I expect that speed will increase once again before too long. The fact is that G-Bot could crawl the entire site in less than a day if it wanted to. G-Bot is very conscious of whether or not it is going to crash a server and from what I have seen it won't take more than about 150 pages/second at peak - but right now its throttled down to 1 page/2 seconds.
I suspect it also grabs a small set of pages and checks them for spam/duplicate content before deciding to crawl a site more aggressively.
One interesting observation as G-Bot crawls the site:
Sitemaps were submitted with all URI's as well as update frequency and priority. G-Bot has focused primarily on 2 types of pages thus far. One is the only page that is updated daily and thus has very unique and fresh content. But the page it seems to be most interested in is a map page with a very low priority and update frequency of never.
Is it possible G is using these pages to harvest latitude and longitude data for the subject of the content?
G-Bot seems relatively uninterested in the pages that would be searched for most frequently.
[edited by: mbennie at 11:20 am (utc) on Sep. 11, 2007]
That being said, I'd go for it because if you've created a quality site you're going to attract the links you need to start climbing the SERPs.
Best of luck. Remember, if everyone listened to the doomsayers...
Remember, if everyone listened to the doomsayers...
What doomsayers? We're talking 29.5 million pages. Don't you think that requires a bit of finesse and planning? Or, would your suggestion be to unleash all 29.5 million at once?

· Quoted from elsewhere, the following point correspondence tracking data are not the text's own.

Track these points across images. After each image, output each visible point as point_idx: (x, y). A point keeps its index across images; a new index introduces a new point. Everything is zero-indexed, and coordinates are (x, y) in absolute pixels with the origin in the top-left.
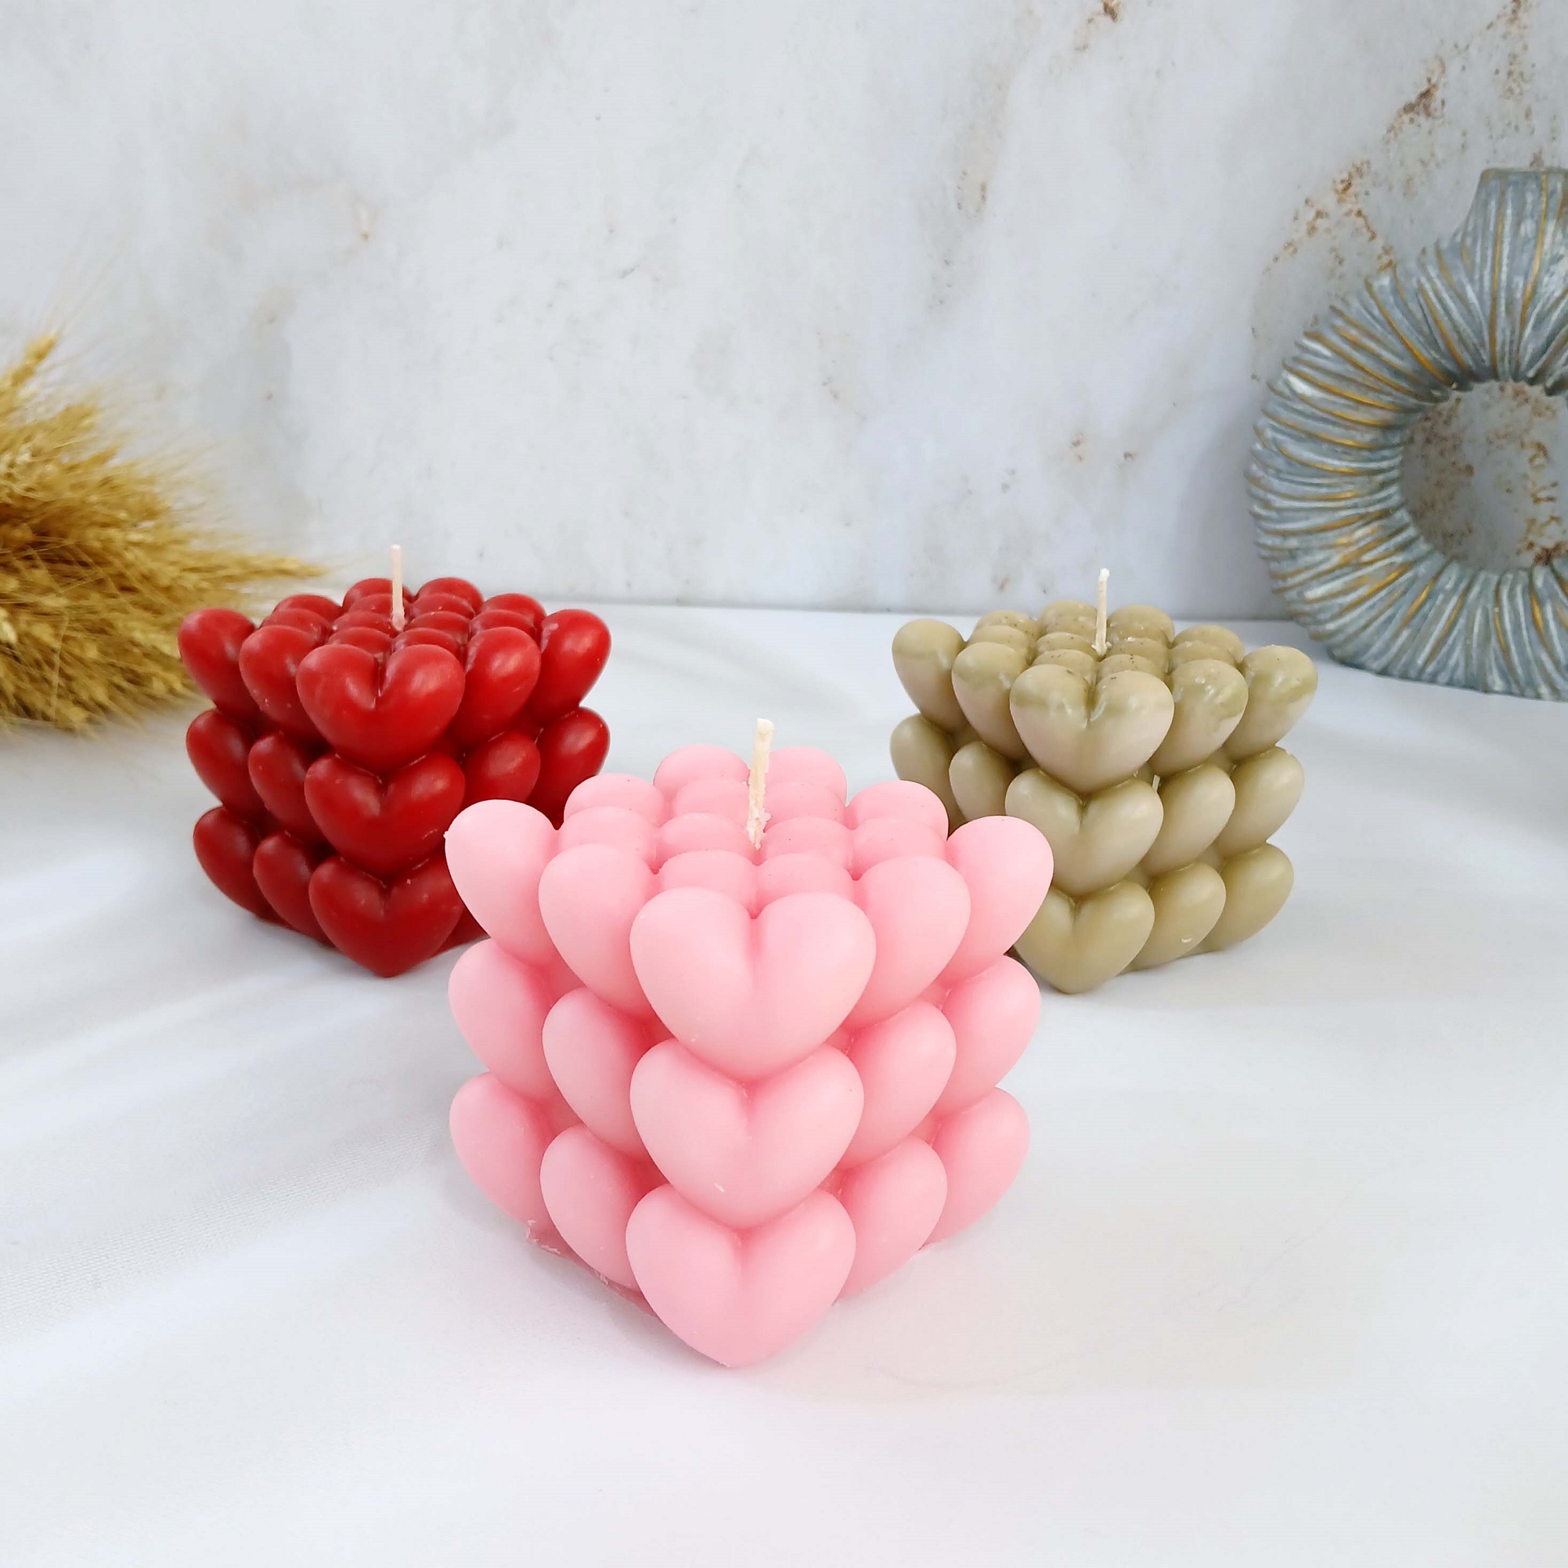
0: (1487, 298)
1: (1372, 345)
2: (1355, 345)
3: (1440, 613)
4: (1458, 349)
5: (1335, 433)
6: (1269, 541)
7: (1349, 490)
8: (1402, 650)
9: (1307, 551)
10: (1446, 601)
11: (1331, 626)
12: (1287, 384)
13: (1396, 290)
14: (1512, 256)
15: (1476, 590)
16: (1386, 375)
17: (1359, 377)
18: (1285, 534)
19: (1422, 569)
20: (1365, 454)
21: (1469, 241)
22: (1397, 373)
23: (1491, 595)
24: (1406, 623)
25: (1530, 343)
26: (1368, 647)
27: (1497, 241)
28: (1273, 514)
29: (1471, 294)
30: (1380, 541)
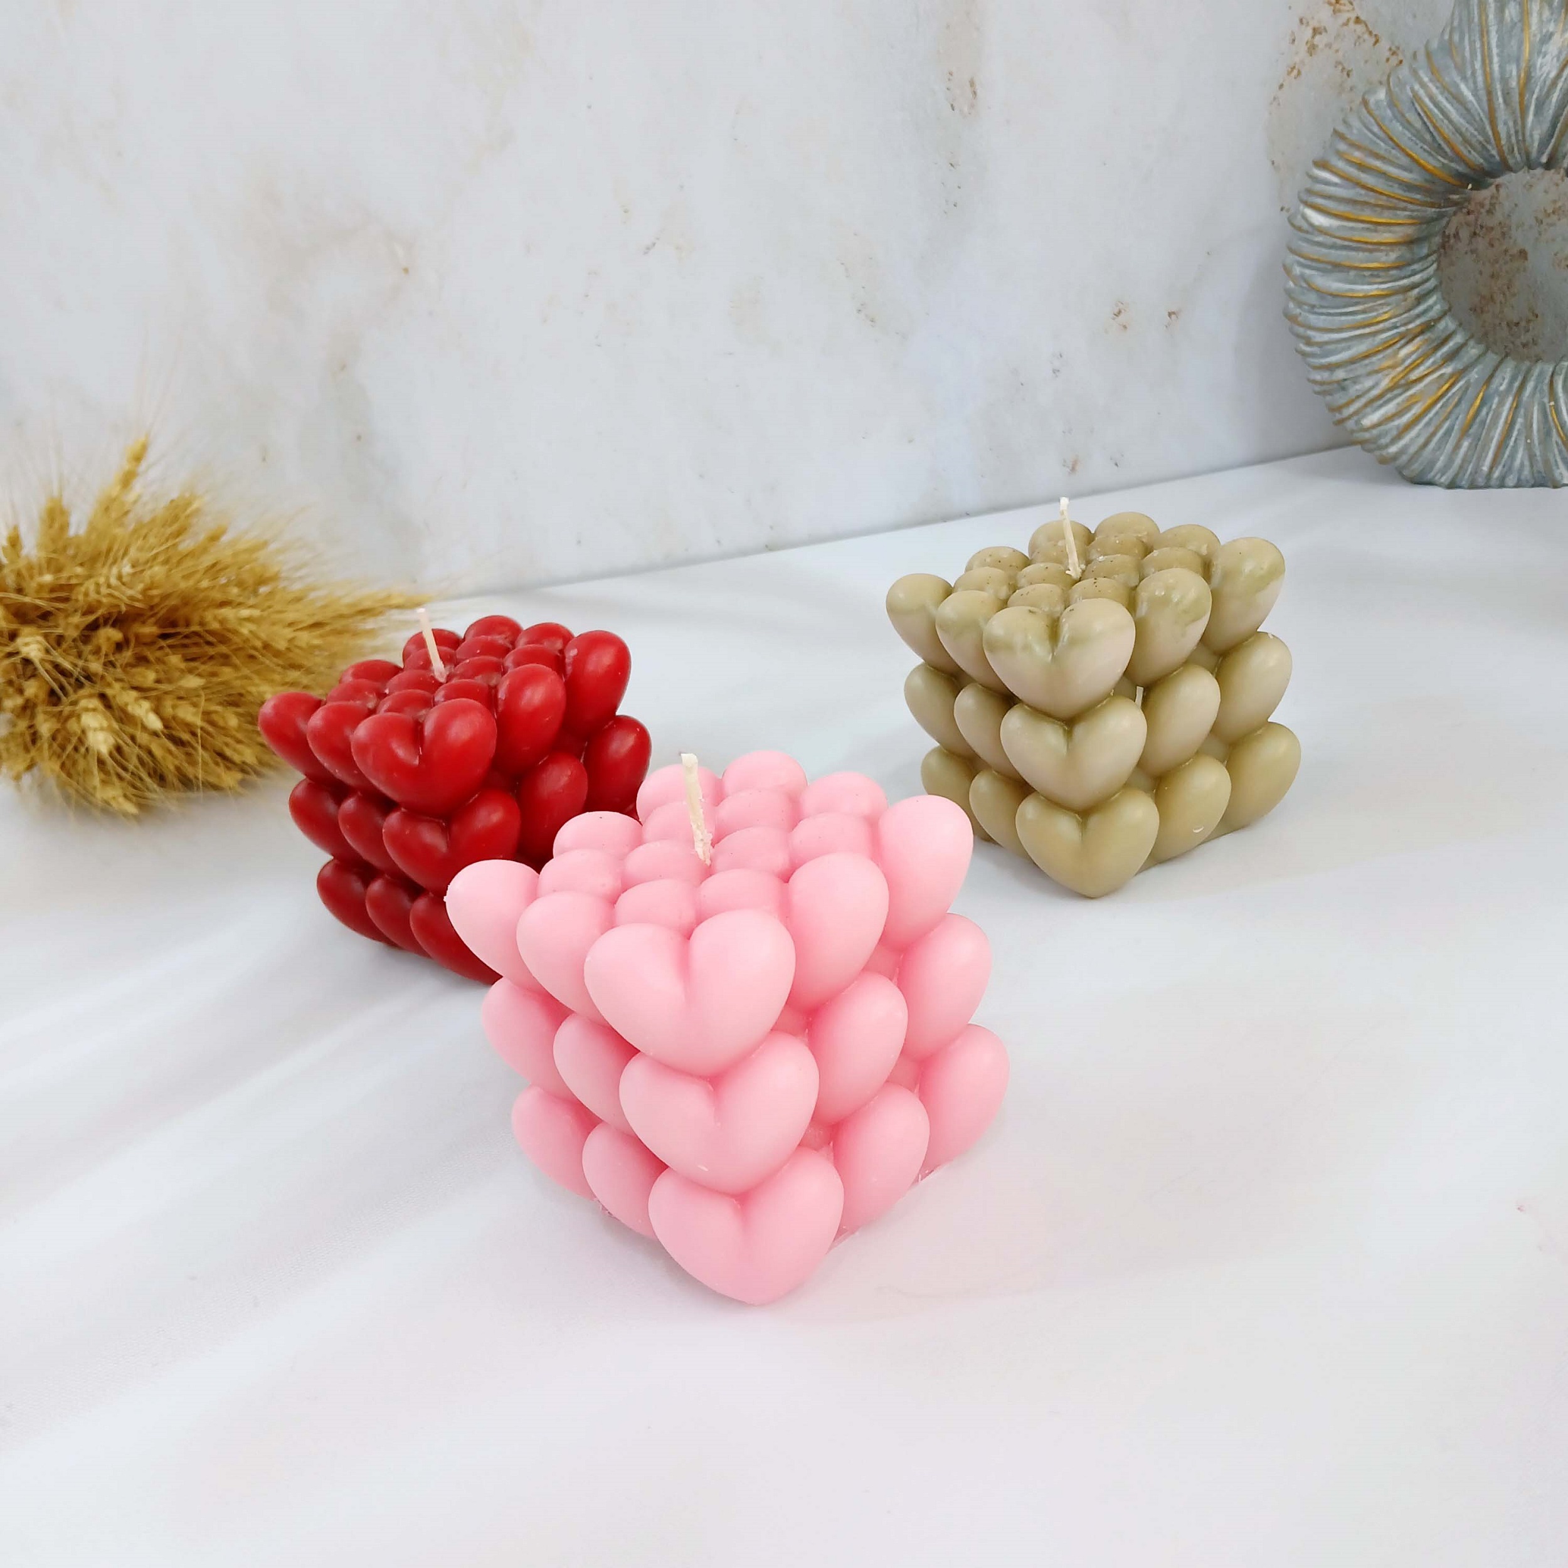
0: (1482, 93)
1: (1378, 164)
2: (1362, 167)
3: (1497, 417)
4: (1463, 150)
5: (1358, 258)
6: (1318, 376)
7: (1385, 312)
8: (1465, 461)
9: (1355, 380)
10: (1501, 404)
11: (1393, 449)
12: (1304, 217)
13: (1392, 103)
14: (1501, 45)
15: (1530, 386)
16: (1398, 191)
17: (1371, 198)
18: (1331, 367)
19: (1474, 375)
20: (1393, 272)
21: (1456, 38)
22: (1409, 187)
23: (1546, 388)
24: (1465, 432)
25: (1536, 130)
26: (1432, 463)
27: (1484, 32)
28: (1315, 349)
29: (1466, 91)
30: (1426, 356)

Me? I'd rather take the route with the least risk involved. Releasing them in bits and pieces would be my strategy. And, I do the most important pieces first.
FYI, I've released up to 30K new pages at once, indexed in about 3 days, no penalty triggered.
I'd like to focus on timeframes too. When were those 30k new pages released? And, was it an existing site or a "brand new" site such as the OPs? I'm more interested in seeing what has happened to sites of this size over the past 1-6 months. I don't care if it was a year ago or more, that doesn't count today.
Half of the issue is the amount of navigation levels you would need. either a very deep structure - index/state/county/city/businesstype/listing is 6 levels deep from homepage, or a broad structure - index/state/city/listing which would result in thousands of links per page.
The other half of the issue is googles clearing up of spam in the index over the past few years. You say that your pages are unique but i'm pretty sure i'd have the same type of information as you have, with the same company contact details, optimised for the company name etc. There are sites with exactly the same info as you which have been around a lot longer.
Think of it from googles angle, it sees a brand new site with say 60% similar content to other sites, 20% similar to other pages on your site (looking for info on <businesstype> in <cityname> etc) and the whole site has 29 million pages. Do you not think this is going to sound the alarm bell for googlebot?
We launched a new site about 2 weeks ago that has about 29.5 million unique, hand edited, peer reviwed, search engine friendly, URLs. :)
To add to Tester: Amazon, MSFT etc also have dozens of links to each page from many blogs, online forums as they discuss movies, tech issues etc.
If you ask me: you are or will be blaclisted soon. There is something suspicious about 29.5 million pages coming online overnight.